Faith and Joel were always great friends. I think they met as neighbors when Joel first moved to town. Faith dated Kenny, one of the greatest Thespians our school ever produced and together they worked on plays. Faith usually worked behind the scenes like me while Kenny took the main stage. Joel and Billy frequently worked on sets during this stretch, while I ran the lights. One thing you could count on was an amazing cast party at Kenny’s house after our last show of the run. Since this is a family board, I will spare you detail, suffice to say that Joel usually became the focal point of the party. He was energetic and bright, engaging and hilarious. He would always have some off-beat cornball Iowa story to tell, and in conversation, he knew everything you were talking about already- even if he didn’t really. I’ve never met a person more gifted at inventing pure BS than Joel Robert Bek. In fact, I think he passed that skill on to me to a large degree.

It was our senior year that Faith, Billy, Joel, and I really bound together as life friends. That was the year we all had serious parts in the play, The Night Was Dark. I believe Faith ran make-up. Getting make-up from Faith was like visiting heaven. Secretly, even though I knew she was always spoken for, I got chills when I lay down and Faith leaned over me to apply my make-up. I suspect Joel and Billy felt the same way. Faith was and is magnetic that way. Joel played Chester (a role he later reprised as “Chester the Child Molester”) in a Thespian initiation. I played a Russian butler with a Roanoke twang southern accent (Ding-dong… “I will git it.”… “It’s GET Ryder..GET…not GIT!!!”). Billy stole the murder mystery by playing an old man named Mr. Garth. Billy was the best old man I’ve ever seen to this day. Of course the fact that Billy was shaving his moustache in sixth grade kind of gave him a head start on playing old guys. I remember one scene in that play, perhaps it was dress rehearsal or perhaps it was even the actual performance when Joel went diving onto Mr. Garth’s couch while Billy was sitting there and I guess he applied a bit too much force to the couch on that slick stage floor, and it went tumbling over backwards spilling Billy and Joel to the floor. You’d never know that wasn’t part of the script. Those two guys covered it like pros.

Our last play together was the extravaganza, “Winnie-the-Pooh.” In this play, Joel and I took starring roles while Billy and Faith worked behind the scenes. I say that we took starring roles, but in a real sense, this was Joel’s play. Thanks to my boyish looks (barely hit puberty at age 18), I was chosen to play Christopher Robin. My role was more of a stage manager part, and thankfully a small one at that. I would go in front of the curtain before each act and tell some stories to my stuffed bear (which was almost larger than me) as young Christopher. Joel, however, got the title role, Winnie-the-Pooh. Never to this day have I ever heard a better Pooh than Joel Robert Bek. He was made for the role. He padded his middle just a smidgen and waddled around the stage just like a silly, dopey bear.
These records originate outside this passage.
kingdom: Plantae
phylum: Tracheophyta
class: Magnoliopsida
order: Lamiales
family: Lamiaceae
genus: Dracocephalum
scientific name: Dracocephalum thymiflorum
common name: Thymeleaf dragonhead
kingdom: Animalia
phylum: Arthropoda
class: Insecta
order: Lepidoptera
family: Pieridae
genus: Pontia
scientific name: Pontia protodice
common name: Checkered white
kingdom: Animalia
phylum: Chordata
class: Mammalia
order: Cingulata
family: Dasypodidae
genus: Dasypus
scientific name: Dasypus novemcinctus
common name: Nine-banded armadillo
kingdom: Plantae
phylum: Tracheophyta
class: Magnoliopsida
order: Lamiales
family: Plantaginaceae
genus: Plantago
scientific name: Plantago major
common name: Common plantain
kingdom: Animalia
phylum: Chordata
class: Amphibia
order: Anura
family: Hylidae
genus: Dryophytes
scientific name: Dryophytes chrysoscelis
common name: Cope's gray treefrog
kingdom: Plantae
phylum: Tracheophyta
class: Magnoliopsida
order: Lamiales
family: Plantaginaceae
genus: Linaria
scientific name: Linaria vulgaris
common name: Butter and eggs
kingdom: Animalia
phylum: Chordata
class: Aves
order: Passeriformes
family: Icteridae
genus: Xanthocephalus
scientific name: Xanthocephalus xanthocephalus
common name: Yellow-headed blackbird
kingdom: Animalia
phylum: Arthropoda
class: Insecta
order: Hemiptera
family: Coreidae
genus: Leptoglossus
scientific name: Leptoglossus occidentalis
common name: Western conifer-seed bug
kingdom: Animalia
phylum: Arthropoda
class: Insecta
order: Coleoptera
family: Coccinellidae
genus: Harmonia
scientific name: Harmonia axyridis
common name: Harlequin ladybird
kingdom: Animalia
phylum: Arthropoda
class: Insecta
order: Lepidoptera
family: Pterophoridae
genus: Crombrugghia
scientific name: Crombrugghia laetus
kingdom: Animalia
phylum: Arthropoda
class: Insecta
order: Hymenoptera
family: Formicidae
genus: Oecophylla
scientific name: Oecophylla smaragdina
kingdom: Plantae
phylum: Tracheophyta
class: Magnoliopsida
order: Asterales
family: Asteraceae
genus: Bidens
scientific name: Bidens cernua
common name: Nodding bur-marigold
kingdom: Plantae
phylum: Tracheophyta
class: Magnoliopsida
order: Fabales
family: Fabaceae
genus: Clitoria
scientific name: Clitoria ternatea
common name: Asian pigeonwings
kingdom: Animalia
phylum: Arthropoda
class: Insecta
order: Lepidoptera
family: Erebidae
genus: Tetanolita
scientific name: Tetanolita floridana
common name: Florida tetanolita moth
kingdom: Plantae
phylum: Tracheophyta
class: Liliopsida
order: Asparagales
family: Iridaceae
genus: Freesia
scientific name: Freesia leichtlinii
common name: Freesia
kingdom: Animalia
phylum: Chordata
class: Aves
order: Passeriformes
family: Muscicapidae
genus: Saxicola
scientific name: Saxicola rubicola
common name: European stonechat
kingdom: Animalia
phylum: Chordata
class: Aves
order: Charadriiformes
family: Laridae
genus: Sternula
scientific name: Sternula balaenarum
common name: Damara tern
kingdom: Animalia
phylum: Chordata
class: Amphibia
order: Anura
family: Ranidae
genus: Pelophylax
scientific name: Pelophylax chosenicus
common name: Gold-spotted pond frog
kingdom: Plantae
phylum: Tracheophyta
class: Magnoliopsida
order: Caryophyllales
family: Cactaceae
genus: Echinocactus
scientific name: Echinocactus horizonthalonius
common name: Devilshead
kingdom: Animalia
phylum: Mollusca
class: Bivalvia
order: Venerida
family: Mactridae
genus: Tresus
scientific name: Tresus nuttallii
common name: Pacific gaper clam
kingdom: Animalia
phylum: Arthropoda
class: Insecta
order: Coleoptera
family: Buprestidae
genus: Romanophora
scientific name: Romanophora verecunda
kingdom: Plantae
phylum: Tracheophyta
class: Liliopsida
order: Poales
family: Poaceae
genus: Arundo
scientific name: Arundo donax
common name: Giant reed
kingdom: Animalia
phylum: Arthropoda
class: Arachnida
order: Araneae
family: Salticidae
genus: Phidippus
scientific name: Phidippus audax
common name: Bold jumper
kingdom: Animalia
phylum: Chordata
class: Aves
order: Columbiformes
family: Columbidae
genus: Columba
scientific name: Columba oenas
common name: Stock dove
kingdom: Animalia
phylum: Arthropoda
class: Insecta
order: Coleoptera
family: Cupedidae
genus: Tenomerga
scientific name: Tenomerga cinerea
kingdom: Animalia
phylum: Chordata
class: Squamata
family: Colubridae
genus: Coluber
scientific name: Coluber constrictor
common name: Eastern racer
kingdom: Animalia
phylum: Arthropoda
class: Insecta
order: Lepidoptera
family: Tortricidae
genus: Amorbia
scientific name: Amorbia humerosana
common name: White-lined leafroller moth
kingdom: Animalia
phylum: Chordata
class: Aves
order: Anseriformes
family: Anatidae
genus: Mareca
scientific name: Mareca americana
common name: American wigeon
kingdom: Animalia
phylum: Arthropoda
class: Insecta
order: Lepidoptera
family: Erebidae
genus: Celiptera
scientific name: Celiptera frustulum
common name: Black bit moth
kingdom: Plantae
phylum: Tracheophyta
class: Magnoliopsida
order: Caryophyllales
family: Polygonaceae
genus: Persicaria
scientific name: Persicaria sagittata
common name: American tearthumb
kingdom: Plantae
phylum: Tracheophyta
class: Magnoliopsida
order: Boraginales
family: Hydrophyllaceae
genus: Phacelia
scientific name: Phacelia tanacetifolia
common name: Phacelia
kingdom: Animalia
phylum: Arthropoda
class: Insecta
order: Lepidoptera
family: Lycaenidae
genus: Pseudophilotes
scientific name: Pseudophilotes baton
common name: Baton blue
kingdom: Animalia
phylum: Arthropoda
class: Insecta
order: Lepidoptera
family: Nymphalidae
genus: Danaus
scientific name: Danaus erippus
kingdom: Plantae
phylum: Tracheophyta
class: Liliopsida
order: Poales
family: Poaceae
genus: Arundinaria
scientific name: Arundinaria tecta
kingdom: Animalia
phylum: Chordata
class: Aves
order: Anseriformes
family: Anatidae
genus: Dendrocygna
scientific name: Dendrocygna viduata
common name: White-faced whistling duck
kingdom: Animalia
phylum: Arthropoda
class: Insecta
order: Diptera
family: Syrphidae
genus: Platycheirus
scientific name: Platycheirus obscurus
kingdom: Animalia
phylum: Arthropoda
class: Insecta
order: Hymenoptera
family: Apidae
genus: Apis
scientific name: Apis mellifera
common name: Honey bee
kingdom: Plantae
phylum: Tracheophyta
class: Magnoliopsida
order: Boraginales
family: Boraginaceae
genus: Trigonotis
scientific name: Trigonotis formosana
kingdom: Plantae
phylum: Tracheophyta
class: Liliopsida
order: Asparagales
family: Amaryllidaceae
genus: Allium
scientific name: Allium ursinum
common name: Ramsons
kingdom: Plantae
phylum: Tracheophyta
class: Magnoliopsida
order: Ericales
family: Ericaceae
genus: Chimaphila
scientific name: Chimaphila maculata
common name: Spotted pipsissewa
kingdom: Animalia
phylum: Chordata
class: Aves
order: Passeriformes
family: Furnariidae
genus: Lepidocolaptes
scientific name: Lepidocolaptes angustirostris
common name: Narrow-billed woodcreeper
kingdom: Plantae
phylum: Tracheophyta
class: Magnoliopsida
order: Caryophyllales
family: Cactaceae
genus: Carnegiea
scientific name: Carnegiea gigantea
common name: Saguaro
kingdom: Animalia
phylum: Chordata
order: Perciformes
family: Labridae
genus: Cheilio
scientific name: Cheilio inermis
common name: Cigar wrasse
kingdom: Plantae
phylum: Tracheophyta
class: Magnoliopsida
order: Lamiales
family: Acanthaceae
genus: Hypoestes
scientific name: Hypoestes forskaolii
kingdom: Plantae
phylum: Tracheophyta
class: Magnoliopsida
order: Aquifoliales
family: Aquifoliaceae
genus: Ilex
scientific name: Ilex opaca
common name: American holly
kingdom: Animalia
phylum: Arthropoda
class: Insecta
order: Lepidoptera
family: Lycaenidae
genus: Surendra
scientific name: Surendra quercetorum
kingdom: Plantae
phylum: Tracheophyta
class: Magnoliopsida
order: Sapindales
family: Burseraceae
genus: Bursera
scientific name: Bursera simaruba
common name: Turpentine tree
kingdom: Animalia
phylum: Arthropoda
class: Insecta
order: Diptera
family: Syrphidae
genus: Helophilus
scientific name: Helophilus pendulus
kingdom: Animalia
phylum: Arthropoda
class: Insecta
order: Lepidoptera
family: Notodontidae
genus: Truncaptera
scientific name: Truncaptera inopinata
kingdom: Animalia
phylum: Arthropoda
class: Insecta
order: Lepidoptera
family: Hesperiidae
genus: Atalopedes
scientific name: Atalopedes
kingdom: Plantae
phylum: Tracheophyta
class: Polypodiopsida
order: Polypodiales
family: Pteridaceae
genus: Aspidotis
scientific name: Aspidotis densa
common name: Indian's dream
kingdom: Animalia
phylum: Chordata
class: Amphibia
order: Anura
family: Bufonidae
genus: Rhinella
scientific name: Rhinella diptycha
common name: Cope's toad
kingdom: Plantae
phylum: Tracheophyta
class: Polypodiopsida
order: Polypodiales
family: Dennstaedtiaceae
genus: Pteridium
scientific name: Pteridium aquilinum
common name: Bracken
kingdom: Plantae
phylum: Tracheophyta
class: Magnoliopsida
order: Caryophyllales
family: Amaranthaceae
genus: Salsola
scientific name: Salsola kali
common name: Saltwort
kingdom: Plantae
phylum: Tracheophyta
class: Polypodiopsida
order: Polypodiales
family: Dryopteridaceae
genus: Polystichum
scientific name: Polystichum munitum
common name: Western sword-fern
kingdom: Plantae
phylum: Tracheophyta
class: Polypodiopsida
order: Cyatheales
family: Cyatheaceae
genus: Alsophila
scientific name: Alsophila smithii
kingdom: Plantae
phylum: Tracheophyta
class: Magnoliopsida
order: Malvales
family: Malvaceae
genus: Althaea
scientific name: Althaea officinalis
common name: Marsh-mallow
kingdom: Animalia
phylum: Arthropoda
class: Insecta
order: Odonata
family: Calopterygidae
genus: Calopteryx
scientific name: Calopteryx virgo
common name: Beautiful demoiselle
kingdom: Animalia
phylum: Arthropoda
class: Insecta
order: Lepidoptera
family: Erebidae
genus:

After we all graduated in 1978, we prepared to move off in our separate directions. Faith was heading to Radford College, Billy was accepted at the 7-11 across from Roanoke College to play pinball all night and sometimes attend classes at the college next door by day. Joel and I were both headed to Virginia Tech where he would major in eating hot dogs from the dorm lobby and Engineering, and I would major in goofing off and Education. I don’t think we knew at the time that we would share many more adventures together. Perhaps another time in the lonely, dim reflective light of my laptop, I can share some of those memories.

One final thought I’ll leave you with…In one scene from The Night Was Dark, I had to stand within close proximity of Billy’s face and explain to him in my bizarre Russian accent just how much I loved him, “I love you Mr. Garth, like a brother I love you.” You know, even when mature guys like Billy and me get ridiculous lines like that, we’d bust our laughing every time. The funny thing is that today I don’t think I’d laugh anymore if I had a chance to say that line to Faith, Billy or especially Joel. Those souls are my brothers and, sadly, one has been away for a year now. He’s a fine bear, you know.